──────── Extract provided

In this case, there are 7 variables. You pick T, as the composite to
be factored, so that drops you down to 6. And you pick y, k_1 and k_2,
which then drops you down to 3, but you have only two constraining
equations, as notice, importantly,

T = (x+y+vz)(vz-x)

is a resultant and NOT a constraining equation.

That is, given

x^2 + xy + k_1 y^2 = k_2 z^2

and

(2(v^2 - k_2)z + vy)^2 = ((1-4k_1)y^2+4T)v^2 + 4k_2(k_1y^2 - T)

it must be true that

T = (x+y+vz)(vz-x).

To my knowledge there is no way known to get such equations outside of
my techniques and they are unique in the factoring field.

No one has ever seen anything like them before my research.

And no one can replicate anything like them without using my research
techniques.

There is no debate about those points, interestingly enough, as people
simply dodge around them like ignoring the elephant in the room!!!

So there are only two equations constraining 3 variables, but
importantly with

(2(v^2 - k_2)z + vy)^2 = ((1-4k_1)y^2+4T)v^2 + 4k_2(k_1y^2 - T)

you factor k_2(k_1y^2 - T) to get v and then z and then x, where the
assumption is that you will factor that into integers which gives the
final constraint.

────────────────

Task instructions
**1)** According to the factoring post, how many variables are there in this case?
**2)** In the factoring post, change "elephant" to "rhinoceros" in the part between "it must be true" and "in the room!!!", inclusive, and write that part out.

──────── Data under study

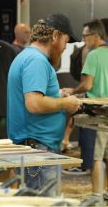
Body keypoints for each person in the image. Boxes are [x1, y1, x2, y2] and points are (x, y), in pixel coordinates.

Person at [7, 14, 82, 191]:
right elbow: (33, 104)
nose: (65, 48)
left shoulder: (29, 57)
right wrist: (65, 104)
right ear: (55, 35)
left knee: (35, 204)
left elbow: (35, 96)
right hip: (38, 147)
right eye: (66, 41)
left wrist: (56, 95)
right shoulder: (37, 61)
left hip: (35, 144)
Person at [64, 20, 108, 204]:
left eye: (85, 36)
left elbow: (88, 84)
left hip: (97, 112)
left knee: (97, 157)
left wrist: (72, 91)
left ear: (96, 36)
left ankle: (96, 195)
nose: (83, 40)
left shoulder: (93, 54)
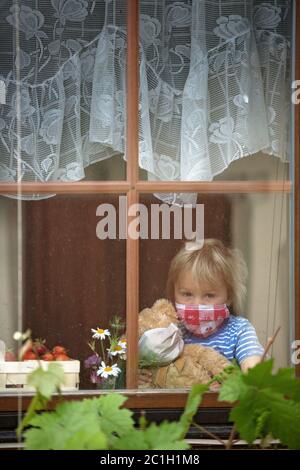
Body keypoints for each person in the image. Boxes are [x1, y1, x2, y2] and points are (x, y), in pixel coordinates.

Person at [166, 238, 264, 372]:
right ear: (174, 293)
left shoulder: (239, 331)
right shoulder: (172, 333)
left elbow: (254, 372)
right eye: (187, 294)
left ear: (228, 296)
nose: (196, 305)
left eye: (209, 295)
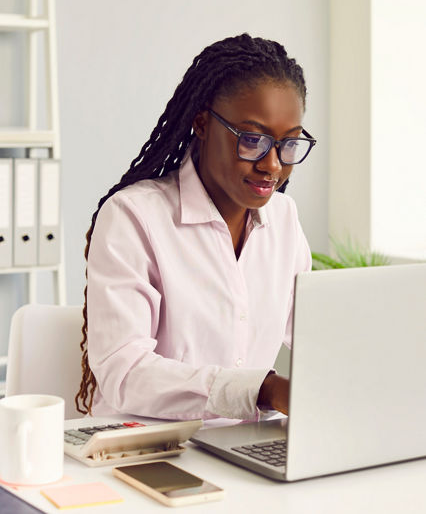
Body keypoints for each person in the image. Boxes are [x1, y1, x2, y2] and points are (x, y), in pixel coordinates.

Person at [75, 33, 316, 421]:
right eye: (252, 139)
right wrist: (262, 390)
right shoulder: (134, 217)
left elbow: (317, 338)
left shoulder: (284, 219)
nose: (272, 165)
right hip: (144, 449)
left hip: (244, 445)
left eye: (289, 144)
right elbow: (124, 371)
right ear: (202, 124)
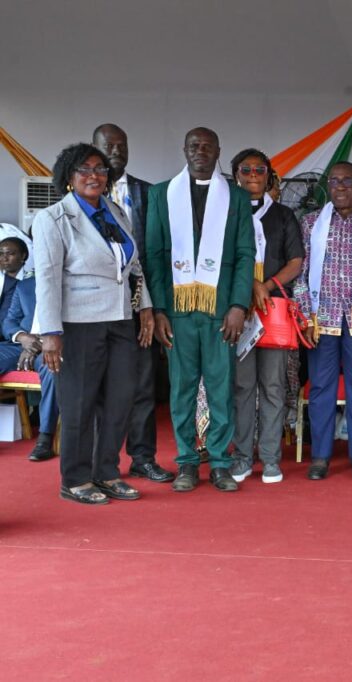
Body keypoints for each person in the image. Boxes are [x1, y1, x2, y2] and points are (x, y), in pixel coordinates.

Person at [34, 143, 154, 504]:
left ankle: (106, 472)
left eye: (100, 169)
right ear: (69, 177)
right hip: (78, 324)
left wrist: (145, 308)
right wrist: (50, 333)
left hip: (121, 320)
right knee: (79, 403)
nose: (94, 175)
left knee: (120, 400)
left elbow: (133, 266)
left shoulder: (115, 211)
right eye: (84, 169)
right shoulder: (54, 218)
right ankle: (75, 479)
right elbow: (47, 279)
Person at [145, 127, 256, 493]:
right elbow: (154, 255)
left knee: (221, 388)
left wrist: (238, 305)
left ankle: (220, 463)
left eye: (208, 146)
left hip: (220, 309)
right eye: (194, 145)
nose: (200, 151)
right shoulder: (161, 194)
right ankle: (187, 462)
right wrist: (159, 309)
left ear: (218, 151)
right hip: (177, 310)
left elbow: (245, 254)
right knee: (182, 389)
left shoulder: (236, 197)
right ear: (184, 150)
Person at [293, 161, 352, 481]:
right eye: (334, 181)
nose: (341, 186)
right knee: (321, 388)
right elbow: (300, 273)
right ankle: (320, 457)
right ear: (328, 186)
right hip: (322, 319)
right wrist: (306, 316)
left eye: (347, 181)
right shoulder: (310, 224)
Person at [93, 123, 172, 483]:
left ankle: (143, 458)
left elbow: (157, 253)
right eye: (108, 146)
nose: (116, 151)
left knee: (142, 387)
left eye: (121, 146)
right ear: (93, 149)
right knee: (100, 389)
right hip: (95, 311)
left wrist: (155, 308)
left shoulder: (149, 193)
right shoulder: (81, 195)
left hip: (140, 307)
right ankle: (101, 463)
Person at [226, 149, 303, 484]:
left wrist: (265, 286)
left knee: (272, 386)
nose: (253, 175)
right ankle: (242, 457)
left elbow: (296, 261)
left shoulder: (284, 215)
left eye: (260, 169)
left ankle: (271, 459)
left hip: (272, 311)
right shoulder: (225, 213)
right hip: (237, 311)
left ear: (269, 175)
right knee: (242, 386)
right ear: (236, 175)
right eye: (246, 169)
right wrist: (249, 285)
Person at [0, 274, 58, 461]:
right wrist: (23, 337)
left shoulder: (72, 282)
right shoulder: (25, 286)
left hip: (54, 345)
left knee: (52, 366)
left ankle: (45, 439)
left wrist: (41, 343)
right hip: (20, 345)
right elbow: (9, 322)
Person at [0, 236, 28, 332]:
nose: (4, 258)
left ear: (23, 256)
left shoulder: (30, 281)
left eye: (10, 254)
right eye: (1, 254)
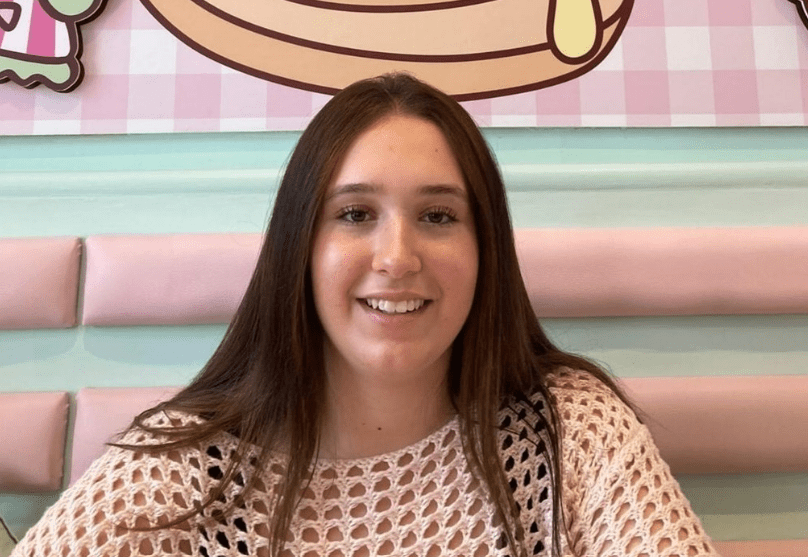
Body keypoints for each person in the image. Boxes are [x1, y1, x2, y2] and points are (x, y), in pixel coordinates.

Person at [12, 73, 719, 557]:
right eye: (355, 214)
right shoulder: (189, 467)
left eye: (438, 215)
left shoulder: (573, 434)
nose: (398, 255)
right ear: (301, 245)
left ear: (487, 248)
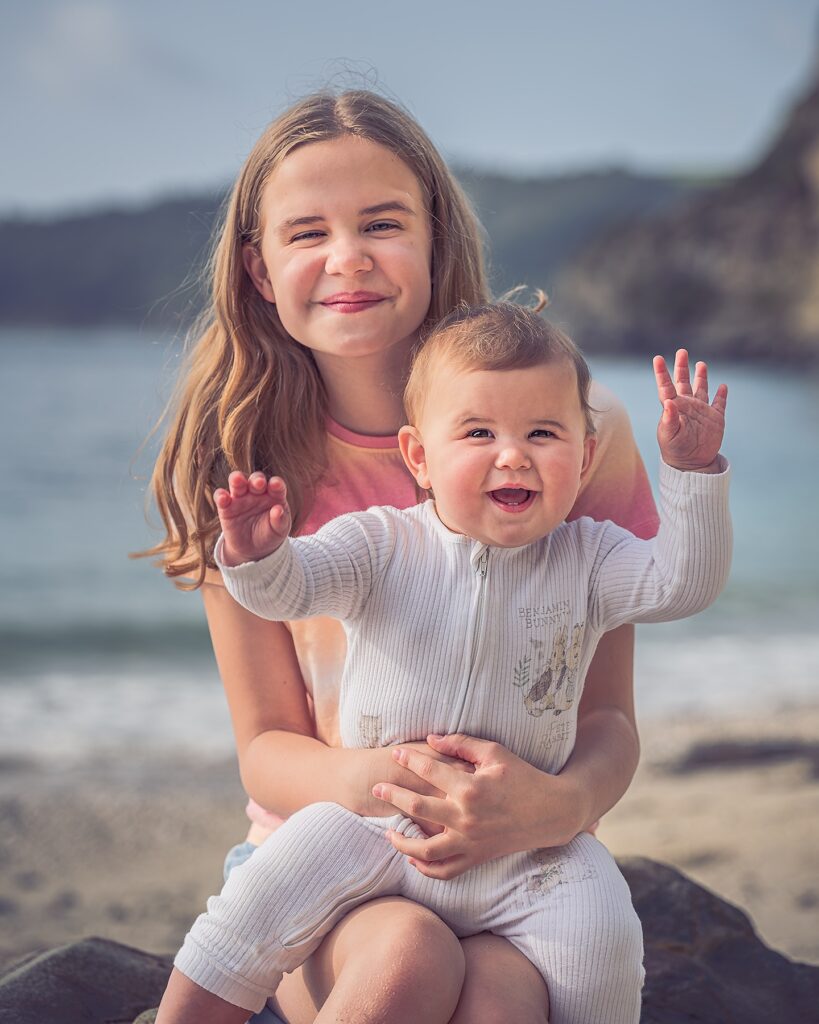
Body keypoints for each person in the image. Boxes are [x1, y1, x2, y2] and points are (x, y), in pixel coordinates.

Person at [143, 89, 664, 1024]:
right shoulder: (244, 469)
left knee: (502, 996)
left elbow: (609, 717)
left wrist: (553, 809)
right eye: (308, 233)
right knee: (406, 960)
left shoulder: (571, 441)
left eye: (382, 223)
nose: (347, 258)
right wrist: (382, 786)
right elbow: (266, 749)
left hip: (522, 873)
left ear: (435, 239)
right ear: (260, 270)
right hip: (328, 861)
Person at [158, 307, 730, 1024]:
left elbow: (683, 585)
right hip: (369, 823)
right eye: (479, 434)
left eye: (542, 434)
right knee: (247, 911)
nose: (513, 455)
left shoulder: (591, 559)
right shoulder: (379, 545)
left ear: (584, 459)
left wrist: (692, 473)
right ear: (418, 456)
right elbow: (288, 592)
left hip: (523, 847)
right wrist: (257, 553)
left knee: (606, 934)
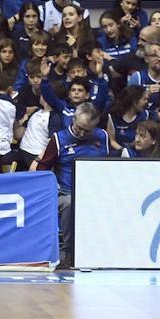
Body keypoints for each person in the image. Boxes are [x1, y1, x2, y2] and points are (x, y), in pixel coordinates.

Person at [34, 102, 108, 262]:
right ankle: (68, 253)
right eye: (78, 127)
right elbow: (43, 166)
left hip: (95, 192)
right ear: (73, 119)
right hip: (66, 192)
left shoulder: (102, 136)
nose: (81, 133)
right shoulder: (59, 139)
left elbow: (107, 166)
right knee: (69, 203)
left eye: (87, 131)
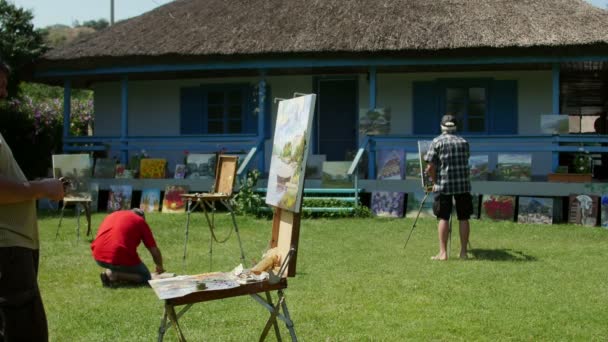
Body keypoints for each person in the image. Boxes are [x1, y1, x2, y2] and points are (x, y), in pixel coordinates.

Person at [0, 59, 65, 340]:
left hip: (16, 247)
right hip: (7, 250)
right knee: (28, 331)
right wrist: (41, 188)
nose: (3, 93)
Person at [424, 114, 472, 261]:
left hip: (444, 185)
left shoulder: (437, 142)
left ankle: (443, 253)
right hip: (463, 185)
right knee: (464, 217)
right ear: (455, 127)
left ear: (442, 126)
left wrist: (434, 181)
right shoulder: (464, 142)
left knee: (443, 217)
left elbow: (430, 167)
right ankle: (463, 252)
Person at [91, 208, 165, 287]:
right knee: (146, 276)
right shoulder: (140, 221)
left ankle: (114, 271)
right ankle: (115, 274)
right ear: (142, 218)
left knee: (120, 262)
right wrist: (159, 266)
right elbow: (154, 250)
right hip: (119, 256)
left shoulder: (112, 215)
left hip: (98, 256)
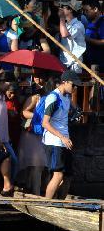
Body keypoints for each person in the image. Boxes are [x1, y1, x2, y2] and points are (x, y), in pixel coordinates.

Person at [41, 71, 80, 199]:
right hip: (54, 141)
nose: (75, 88)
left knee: (68, 175)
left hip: (65, 140)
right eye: (73, 85)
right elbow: (45, 123)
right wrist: (62, 137)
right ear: (65, 82)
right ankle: (47, 204)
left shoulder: (67, 98)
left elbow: (62, 117)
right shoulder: (53, 97)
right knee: (58, 175)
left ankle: (60, 204)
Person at [58, 0, 87, 73]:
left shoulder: (78, 25)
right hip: (65, 61)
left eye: (63, 7)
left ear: (70, 9)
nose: (60, 9)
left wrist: (62, 18)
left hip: (74, 62)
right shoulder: (66, 24)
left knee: (73, 83)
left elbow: (64, 34)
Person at [82, 0, 103, 70]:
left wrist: (88, 39)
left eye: (86, 10)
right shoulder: (90, 22)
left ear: (95, 9)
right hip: (90, 63)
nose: (84, 13)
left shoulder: (102, 23)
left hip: (100, 65)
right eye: (83, 11)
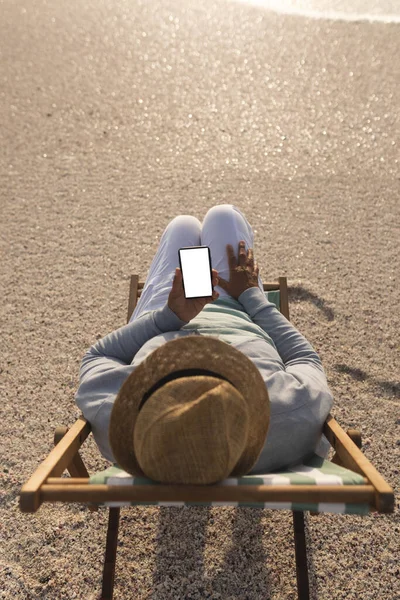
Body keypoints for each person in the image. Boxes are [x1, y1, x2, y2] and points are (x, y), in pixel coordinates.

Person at [75, 204, 333, 484]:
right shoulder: (289, 411)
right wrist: (250, 295)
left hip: (173, 317)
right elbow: (304, 359)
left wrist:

────────────────

Solutions to the problems
**1)** There are 7 variables.

**2)**
it must be true that

T = (x+y+vz)(vz-x).

To my knowledge there is no way known to get such equations outside of
my techniques and they are unique in the factoring field.

No one has ever seen anything like them before my research.

And no one can replicate anything like them without using my research
techniques.

There is no debate about those points, interestingly enough, as people
simply dodge around them like ignoring the rhinoceros in the room!!!